● **DOCUMENT SEGMENT**:
On Thursday, 3 June 2021, the European Institute of Romania, in partnership with the Ministry of Foreign Affairs, organised the online conference “What is the future we want for the European Union at home and in the world?”, on the occasion of the national launch and promotion of the debates held under the aegis of the Conference on the Future of Europe.
During the conference, our speakers and guests participated in an open and dynamic dialogue meant to map expectations from the Conference, as well as how citizens, the experts in European affairs and also the people who regularly and directly work or have worked with the EU institutions in Brussels perceive the European Union and Romania’s role in the EU.
The main aspects raised during the debate were the following:
- The citizens’ dialogue should be based on the lessons learnt during the current pandemic and our need to have a strong Union, capable of calibrating its action toolkit in such a way as to bring added value for its citizens;
- The prerequisites for the reflection process behind the Conference on the Future of Europe (CoFoE) include: interdependencies among Member States (including their outward expression during the sanitary crisis), transformative processes in society, strategic resilience both at internal and external levels, sharing the same European values and organisation of inclusive debates, engaging young people as active participants;
- The Conference on the Future of Europe has the potential to be a bigger success than initial debate formats, but we have to pay attention to populist political players who might call on citizens to promote Eurosceptic or even extremist ideas;
- This pandemic has highlighted, more than any other contexts, the importance of the principles of solidarity, cohesion and subsidiarity; in order to be properly implemented, they need to have common interpretations;
- It’s high time to start the discussion about widening the scope of EU competences to cover health, education and digital/innovation sectors;
- The four crises that might influence Europe’s future are: climate change, financial crises, sanitary crises and technology-driven turbulences;
- There is a European constructive movement (recent phenomenon, which started 2-3 years ago), i.e. people trying to understand what the European project is about, many of them willing to get involved in the debates on the future of Europe;
- One way to call more citizens into the core of the European debate is to talk about daily life topics / evolution of society / development of a European social model.

● **WHAT TO PRODUCE**:
Answer these questions from the conference summary.
1. Which ministry partnered with the European Institute of Romania to organize the online conference?
2. Which four crises are named as ones that might influence Europe's future?
3. According to the summary, how long ago did the European constructive movement start?

● **DATASET RECORDS**:
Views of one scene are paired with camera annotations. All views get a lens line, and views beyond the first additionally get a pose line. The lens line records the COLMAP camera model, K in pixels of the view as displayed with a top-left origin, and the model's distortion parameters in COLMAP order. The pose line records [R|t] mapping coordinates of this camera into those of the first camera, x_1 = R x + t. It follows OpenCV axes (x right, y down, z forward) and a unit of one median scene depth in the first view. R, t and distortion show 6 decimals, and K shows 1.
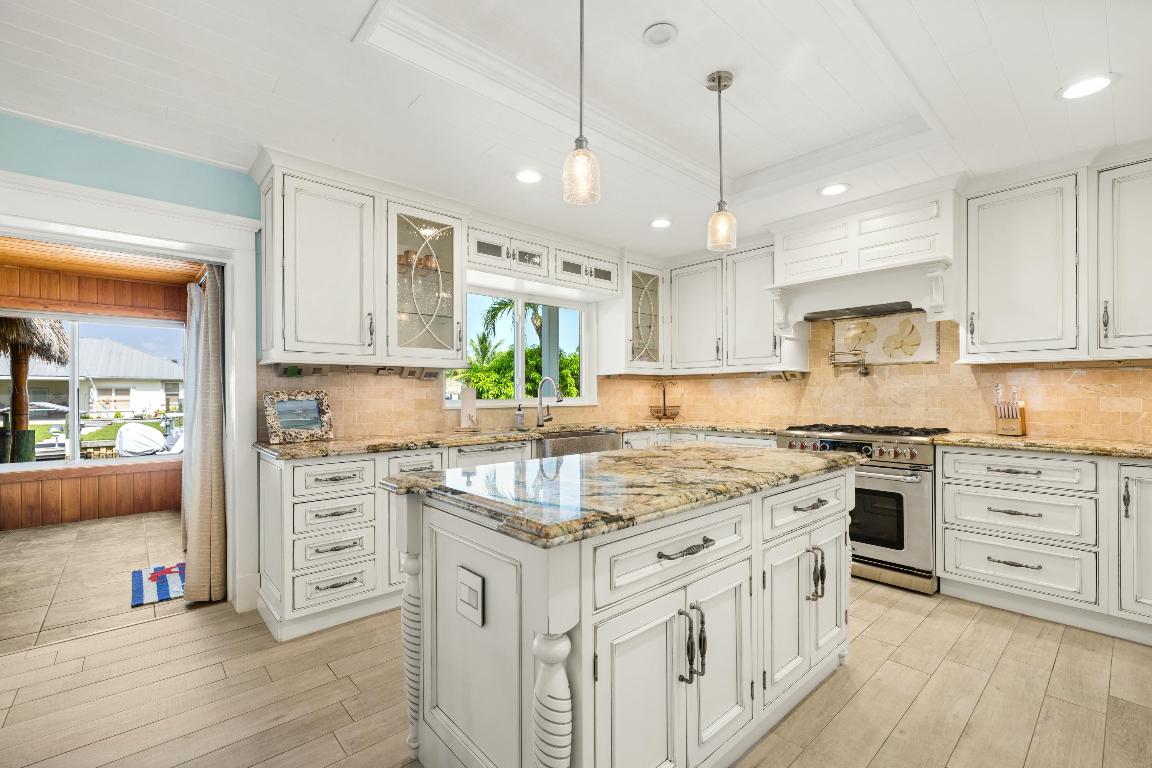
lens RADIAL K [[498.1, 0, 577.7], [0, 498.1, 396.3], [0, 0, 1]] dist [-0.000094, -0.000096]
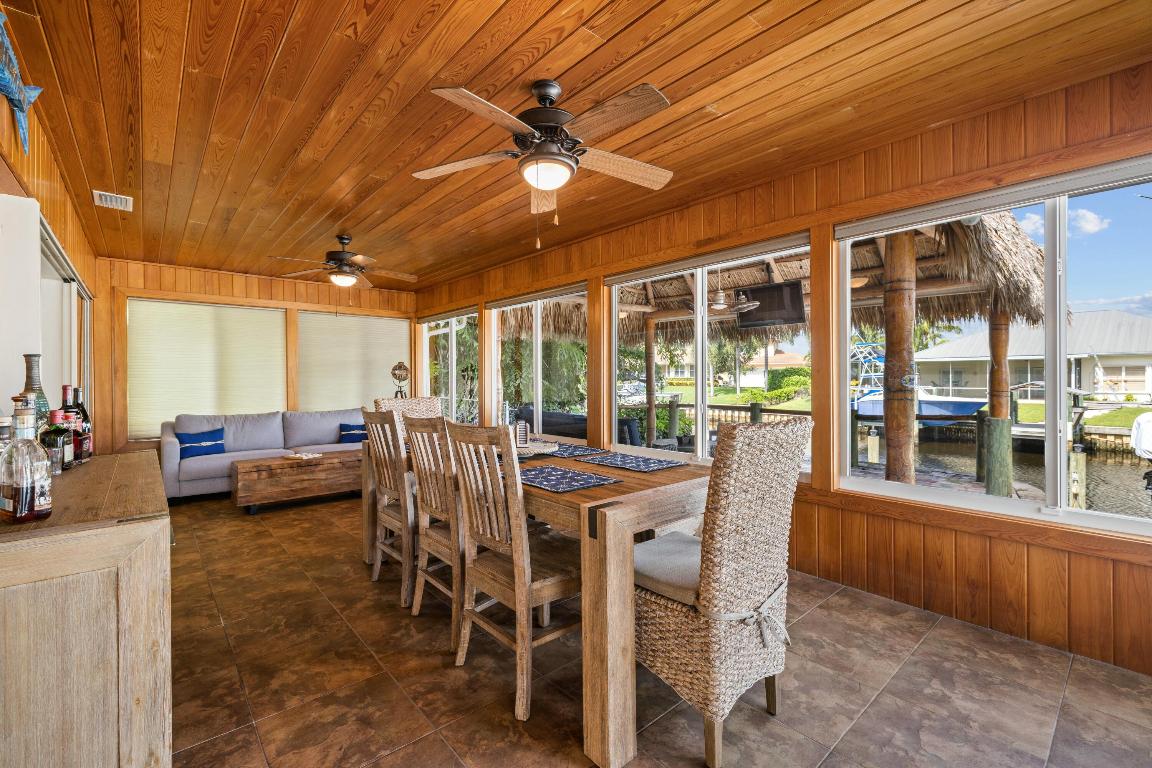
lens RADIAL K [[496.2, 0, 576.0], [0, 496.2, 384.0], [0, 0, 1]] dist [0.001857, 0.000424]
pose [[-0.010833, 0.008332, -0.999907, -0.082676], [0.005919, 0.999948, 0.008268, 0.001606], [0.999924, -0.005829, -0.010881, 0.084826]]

* * *

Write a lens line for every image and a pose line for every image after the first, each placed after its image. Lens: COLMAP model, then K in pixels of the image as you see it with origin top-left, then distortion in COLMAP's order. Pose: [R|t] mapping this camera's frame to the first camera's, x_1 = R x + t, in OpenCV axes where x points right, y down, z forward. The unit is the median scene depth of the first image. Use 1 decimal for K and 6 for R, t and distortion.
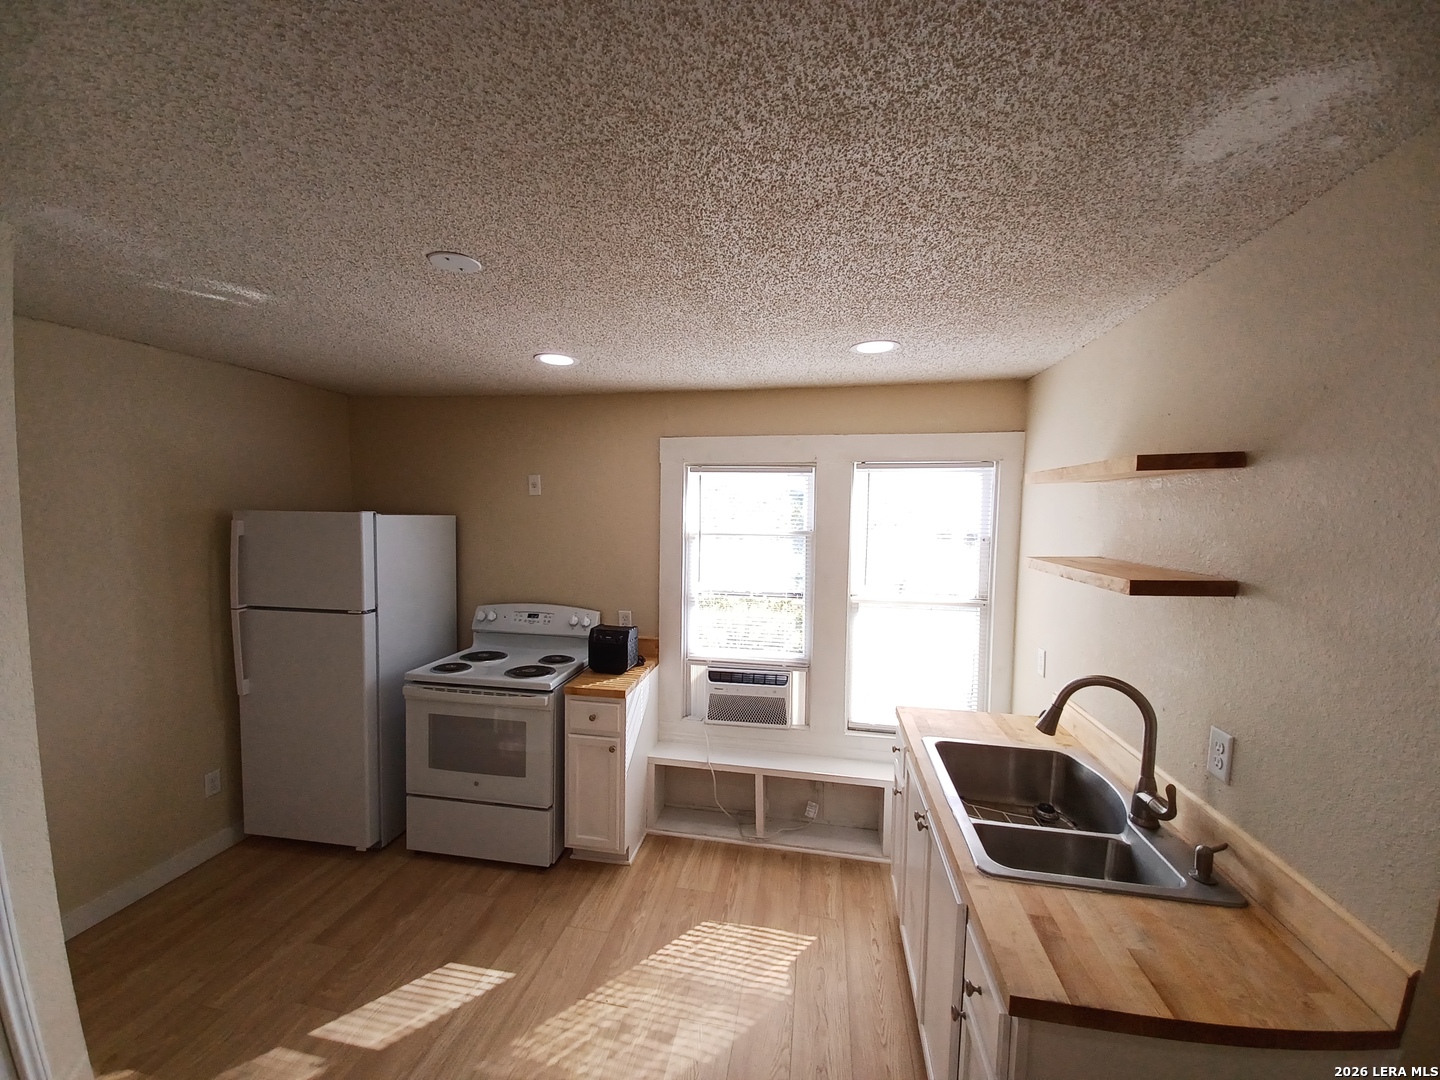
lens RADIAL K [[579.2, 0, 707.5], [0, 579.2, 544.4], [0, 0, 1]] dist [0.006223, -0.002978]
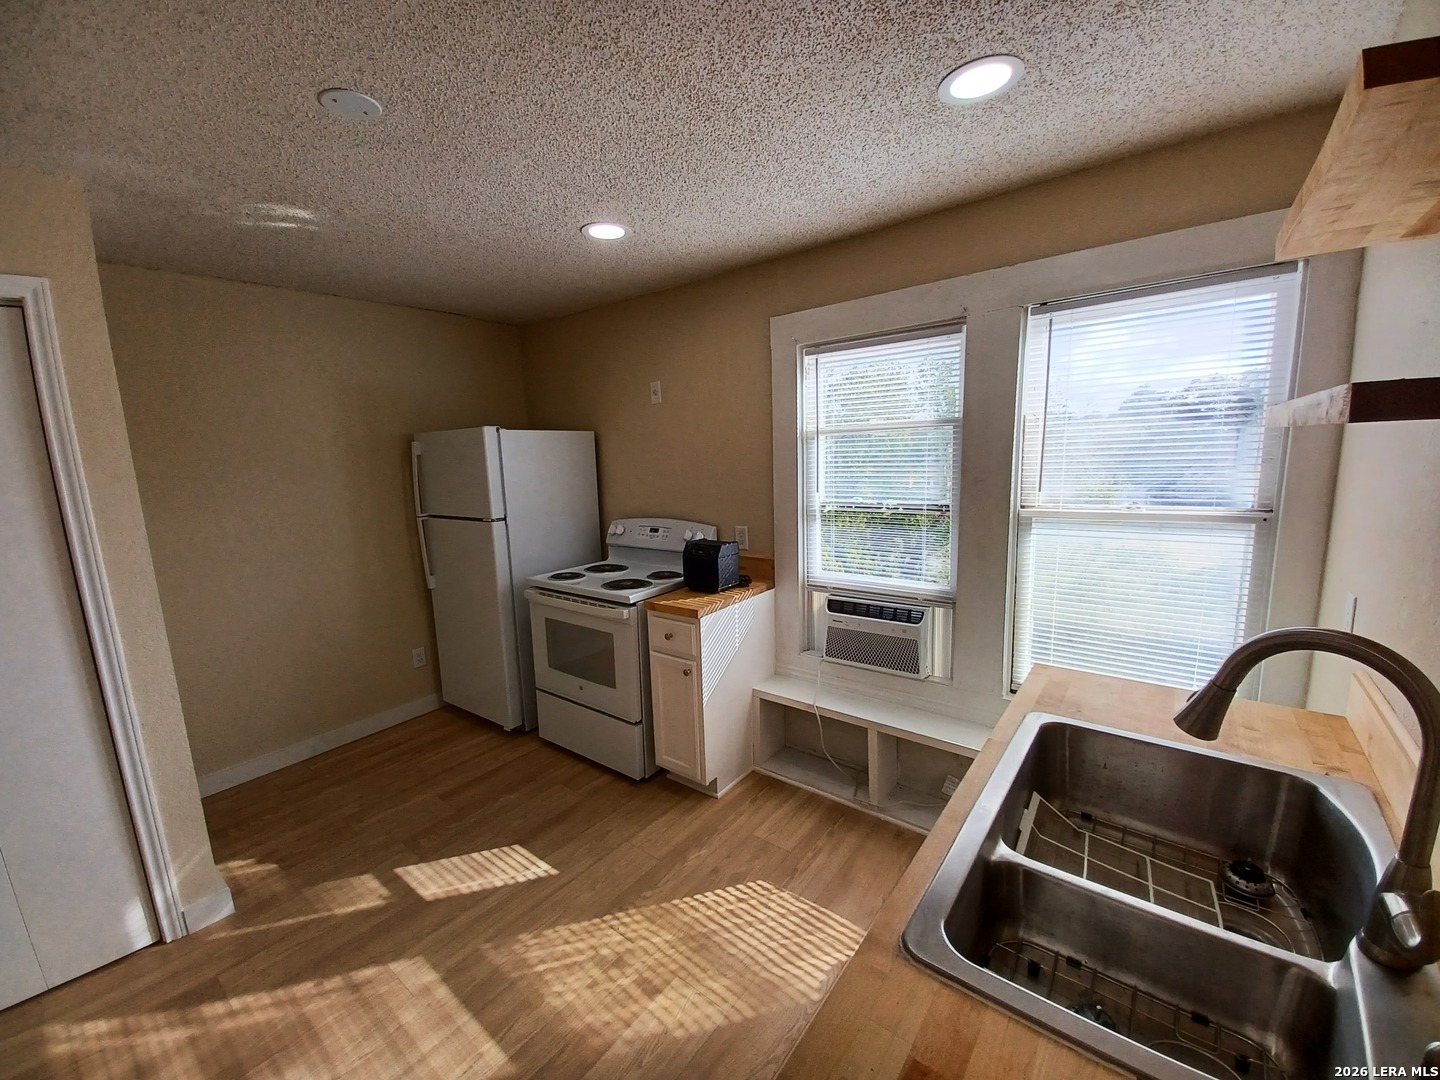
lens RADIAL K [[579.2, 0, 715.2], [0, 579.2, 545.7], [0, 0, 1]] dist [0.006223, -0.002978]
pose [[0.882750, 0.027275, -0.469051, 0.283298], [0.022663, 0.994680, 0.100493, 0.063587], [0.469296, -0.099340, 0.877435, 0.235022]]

● **WRITTEN SOLUTION**:
1. The Ministry of Foreign Affairs.
2. Climate change, financial crises, sanitary crises and technology-driven turbulences.
3. 2-3 years ago.